APBI has gained popularity not only for its convenience to patients, but also with the increasing recognition that in cancer care, the more expansive treatment approach is not always better. APBI has always—conceptually as well as in published data—relied on proper selection, typically of cases with clinicopathologic factors associated with low risk for recurrence, and encompass patients whose treatment options may include not only conventional WBI but observation as well (although it should be noted that a subgroup of patients in which RT does not reduce locoregional recurrence has yet to be identified [57, 58]). The optimal patient population for APBI remains controversial, as evidenced by the different sets of guidelines offered by ASTRO, The Groupe Européen de Curiethérapie and European Society for Therapeutic Radiology and Oncology (GEC-ESTRO), the American Society of Breast Surgeons, and the American Brachytherapy Society, as well as the numerous retrospective studies questioning the merits of these guidelines [44, 5963].

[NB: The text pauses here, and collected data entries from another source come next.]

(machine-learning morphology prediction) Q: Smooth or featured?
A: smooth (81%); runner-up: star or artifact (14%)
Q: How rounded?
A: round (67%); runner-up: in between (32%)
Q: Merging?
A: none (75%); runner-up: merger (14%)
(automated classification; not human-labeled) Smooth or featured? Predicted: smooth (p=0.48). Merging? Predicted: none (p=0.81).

The results reported here provide early confirmation of the importance of proper patient selection and also suggest that some patients deemed “cautionary” or even “unsuitable” may ultimately be appropriate for APBI. Although the ASTRO consensus guidelines established a population of patients “suitable” for APBI outside a clinical study [44], we continue to treat ~98 % of our institutional APBI cases on study and closely monitor the outcomes. Of note, this study is one of a few APBI studies utilizing EBRT to include synchronous (or metachronous) bilateral disease. Since the protocol limited the dose to the contralateral breast to less than 3 % of the prescribed dose, there was minimal dose overlap between the 2 breasts, and therefore bilateral treatment with APBIMRT was technically feasible.

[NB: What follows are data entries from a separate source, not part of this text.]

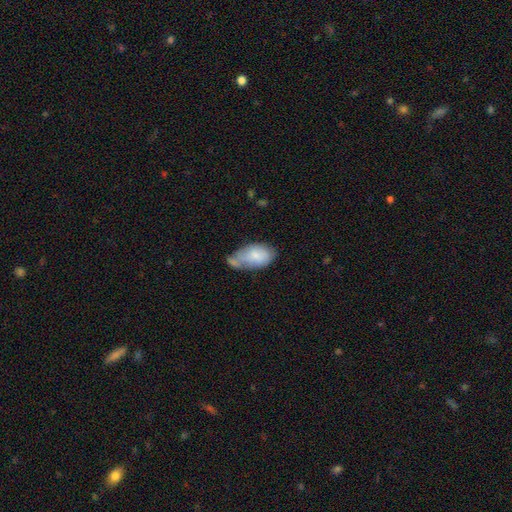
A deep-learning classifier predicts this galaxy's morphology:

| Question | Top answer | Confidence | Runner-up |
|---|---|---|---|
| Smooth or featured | smooth | 72% | featured or disk (22%) |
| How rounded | in between | 94% | round (4%) |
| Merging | minor disturbance | 35% | none (28%) |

The debate over the clinical role of APBI is not likely to be resolved until results are available from the large randomized clinical trials. Nevertheless, the favorable local control and late toxicity profiles detailed in this report continue to support APBIMRT as a promising treatment option worthy of further investigation. With the increasing attention to cost-effective health resource allocation, the greater cost of IMRT (relative to the 3D-CRT technique) may partially account for the lack of trials investigating the use of IMRT to deliver APBI. A careful comparison of outcomes from patients treated with APBI using 3D-CRT and IMRT—that specifically addresses whether the dosimetric advantages afforded by IMRT translates into meaningful clinical benefit—is a prerequisite for any meaningful cost-effectiveness analysis between 3D-CRT and IMRT. It should be noted, however, that APBIMRT has been shown to cost substantially less than single-catheter APBI techniques [64], and still remains attractive compared to conventional WBI over 6 weeks, or even hypofractionated WBI over 4 weeks, in terms of cost to payers [64], impact on departmental resources [65], and presumably overall societal cost, even more so when decreased transportation costs and time off from work are taken into account.

We previously demonstrated that IMRT provides excellent treatment target coverage while generally reducing the volume of ipsilateral breast, chest wall, lung, and heart exposed to high doses [36], and that increased pain correlated with larger chest wall and overall volumes receiving >75 % of the prescribed dose [37]. This report provides a significant update with a greater number of patients and longer follow-up that is especially relevant in the current context of discrepant cosmesis and toxicity reported by various APBI studies utilizing EBRT. Our currently enrolling Phase III randomized study will include a direct comparison of clinical outcomes of patients treated with APBI-using 3D-CRT and IMRT techniques.